Media Asuransi, JAKARTA — Implementasi Kelas Rawat Inap Standar (KRIS) dalam sistem Jaminan Kesehatan Nasional (JKN) dinilai menjadi langkah penting untuk mewujudkan pelayanan kesehatan yang setara bagi seluruh peserta.
Wakil Ketua I Perhimpunan Dokter Pembiayaan Jaminan Sosial dan Perasuransian Indonesia (PP Perdokjasi) Emira E Oepangat menilai regulasi mengenai KRIS telah tertuang sejak lama, namun penerapannya masih tertunda selama lebih dari dua dekade.
“Kalau dilihat regulasi itu, sebetulnya Undang-Undang Nomor 40 Tahun 2004 tentang SJSN itu sudah menyatakan kelas pelayanan yang diberikan oleh jaminan sosial adalah kelas standar,” ujar Emira, dalam webinar ‘Win-win Solution di Kala Inflasi Medis Menanjak‘, Selasa, 6 Mei 2025.
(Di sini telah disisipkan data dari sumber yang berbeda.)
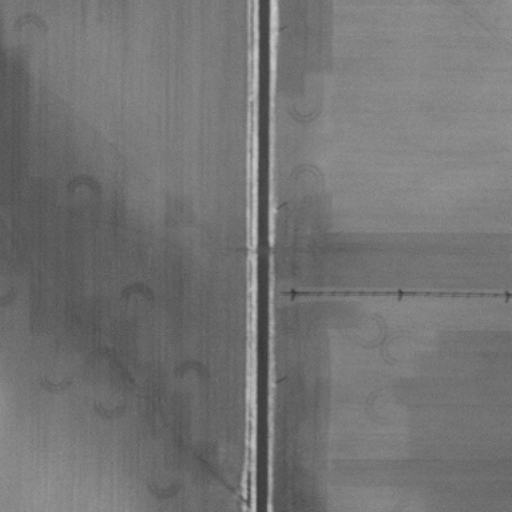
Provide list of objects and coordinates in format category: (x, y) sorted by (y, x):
road: (262, 256)
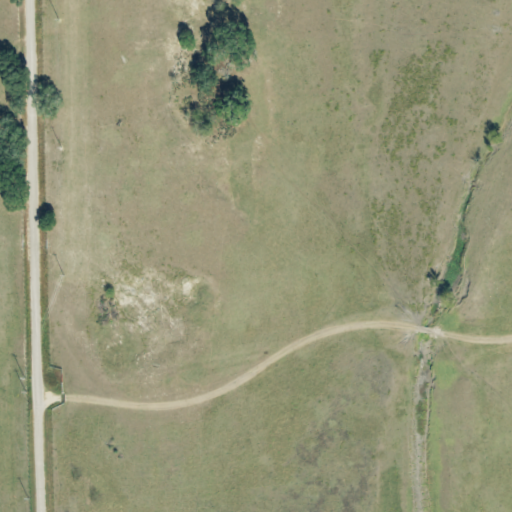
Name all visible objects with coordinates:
road: (40, 256)
road: (277, 337)
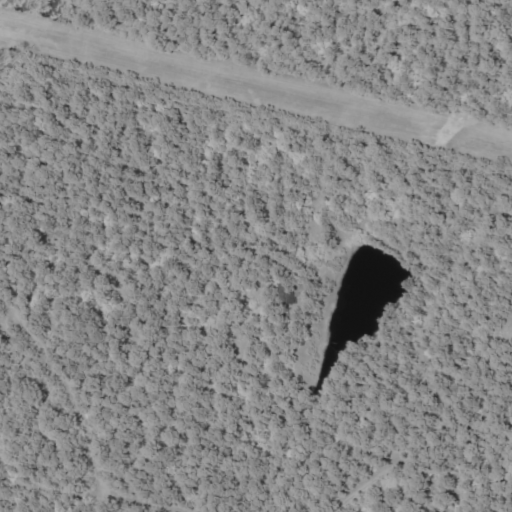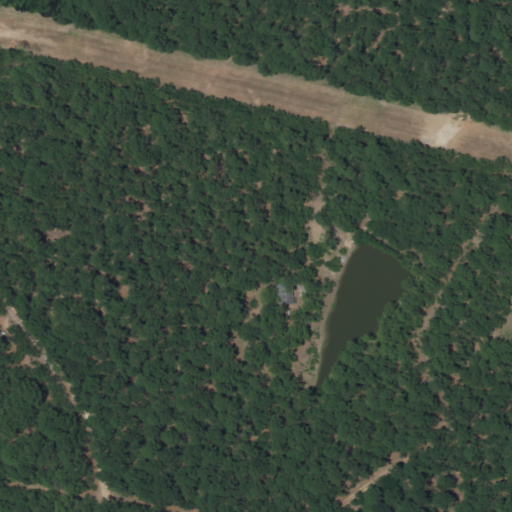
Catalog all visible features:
road: (83, 403)
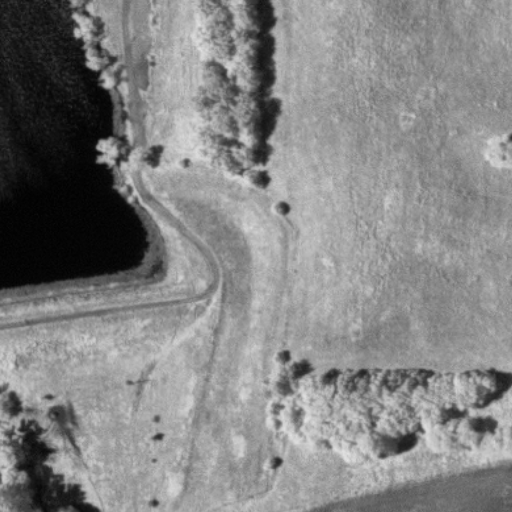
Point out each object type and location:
road: (200, 243)
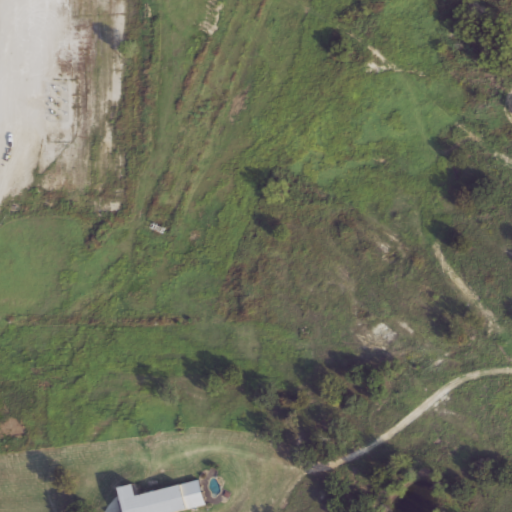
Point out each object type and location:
road: (21, 99)
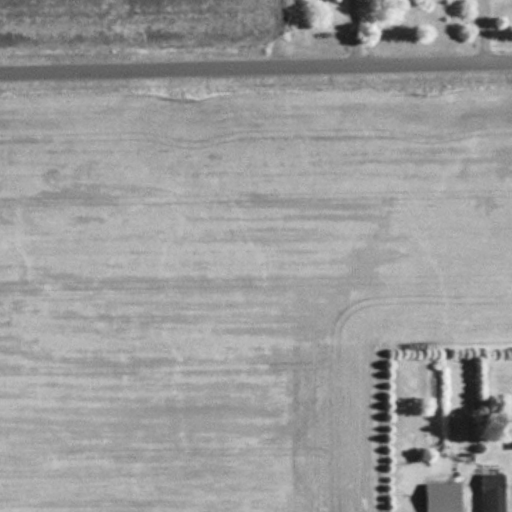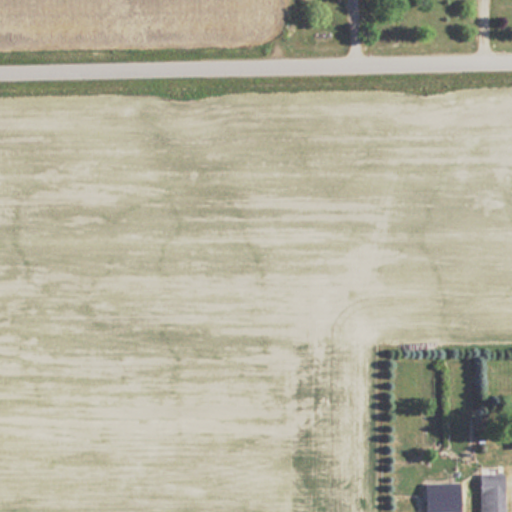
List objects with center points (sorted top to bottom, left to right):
road: (352, 35)
road: (256, 71)
building: (485, 492)
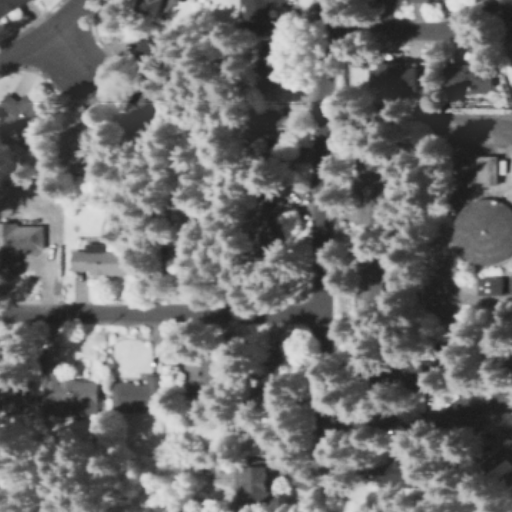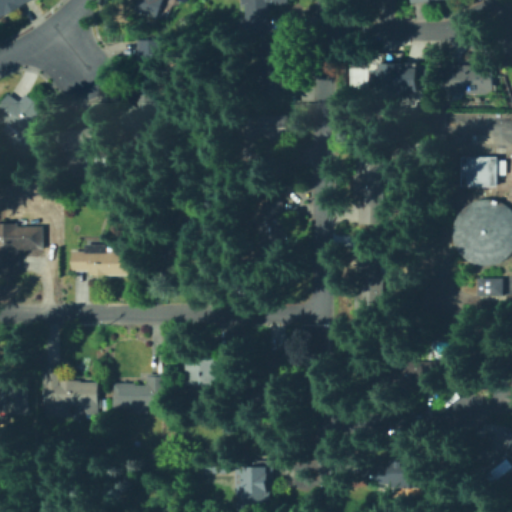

|Baca juga: AAUI Siapkan Langkah Perbaikan Menyeluruh untuk Tekan Beban Klaim Asuransi Kesehatan
|Baca juga: Penyakit Katastropik di Indonesia Melonjak, Asuransi Kesehatan Wajib Lakukan Penyesuaian!
Ia menyebut selama 21 tahun sejak undang-undang tersebut diberlakukan, kelas standar belum juga diterapkan secara menyeluruh. Menurutnya, pada masa transisi, BPJS masih menggunakan sistem kelas 1, 2, dan 3 agar lebih mudah menyesuaikan infrastruktur dan sistem yang ada. Namun, kelas standar tetap menjadi tujuan akhir dari skema jaminan sosial.
Emira menilai penerapan kelas standar ini bukan tanpa tantangan. Banyak rumah sakit mengeluhkan pengaturan detail seperti jarak antar tempat tidur, AC, hingga fasilitas kamar mandi. “Mungkin untuk rumah sakit-rumah sakit ini agak jadi momok, kok sampai tempat tidurnya diatur, AC-nya diatur, WC-nya diatur, lampunya diatur,” ujarnya.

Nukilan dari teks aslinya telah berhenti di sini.